Using XML As File Format

In my last post, I talked about some persistence issues we are working through and how persisting to XML could make things easier for us. In this post, I want to talk about using XML as a file format. Assuming we switch to an XML based file format for our products, there are questions I have regarding the proper use of XML.

Looking around, I can see at least 2 different categories:

  1. XML file is a dump of your in-memory state at the time of saving.
  2. XML file is a system unto itself and should be designed as a standalone deliverable of the product.

If you read my last post, you could guess the system we built for persisting objects falls clearly in to category #1. If you were to view the resultant XML, I doubt you’d be overwhelmed by the beauty of its structure. The XML is not being used to its full potential. No namespaces, no XPointer or XInclude. Just a raw dump of state stored in XML elements, with very little use of attributes.

On the other hand, if you were to look at the XML created by an MS Office product you would find a decent looking XML document. Namespaces are used and the XML elements don’t appear to map directly to the product’s underlying object model.

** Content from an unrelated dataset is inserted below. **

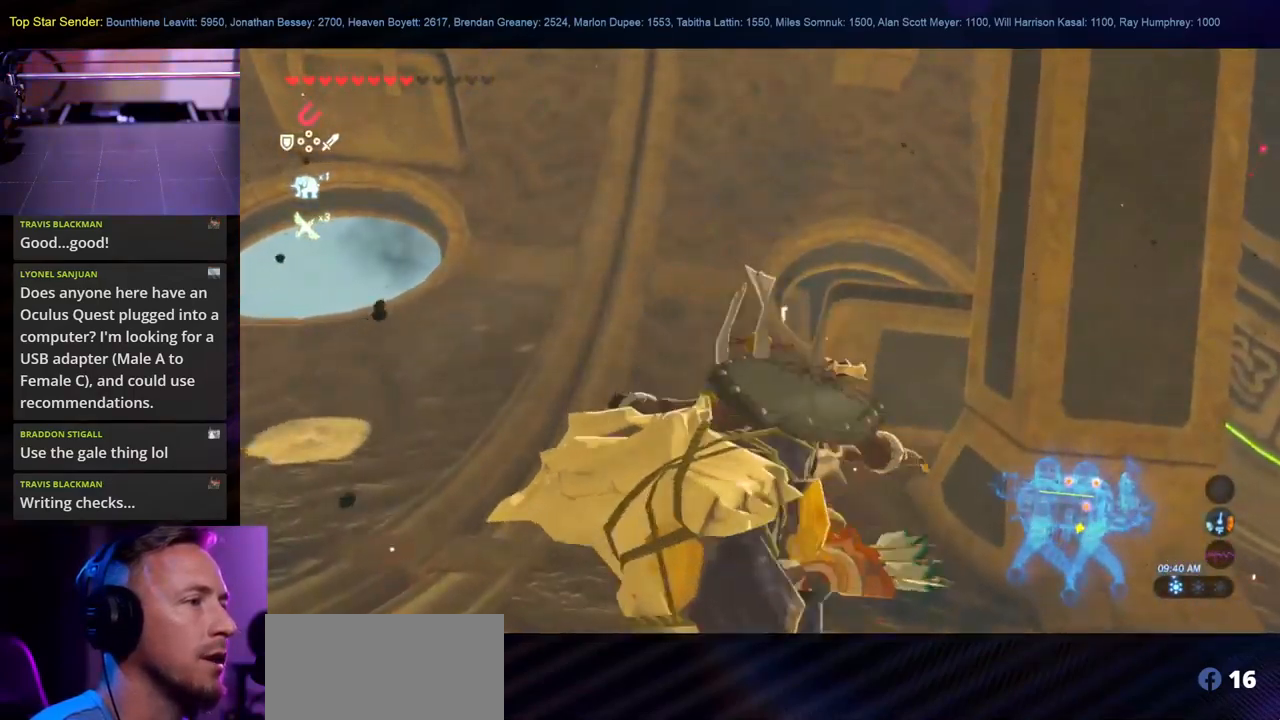
{"buttons": ["X"], "left_stick": "center", "right_stick": "center", "events": []}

Want a better example? Look at a document file created using OpenOffice. These guys really cared about the XML file structure and use many XML standards (spec). In fact, there isn’t just a single XML file. They create a ZIP archive and place several XML files in the archive. They also include a manifest file to describe the other files contained in the archive. Whenever possible, they use or extend existing XML based specs to implement their format. Clearly not a direct mapping to their object models.

How important is the XML structure when using XML as a native file format? We could always suggest people use XSLT to change our XML to suit their needs. That sounds reasonable, right?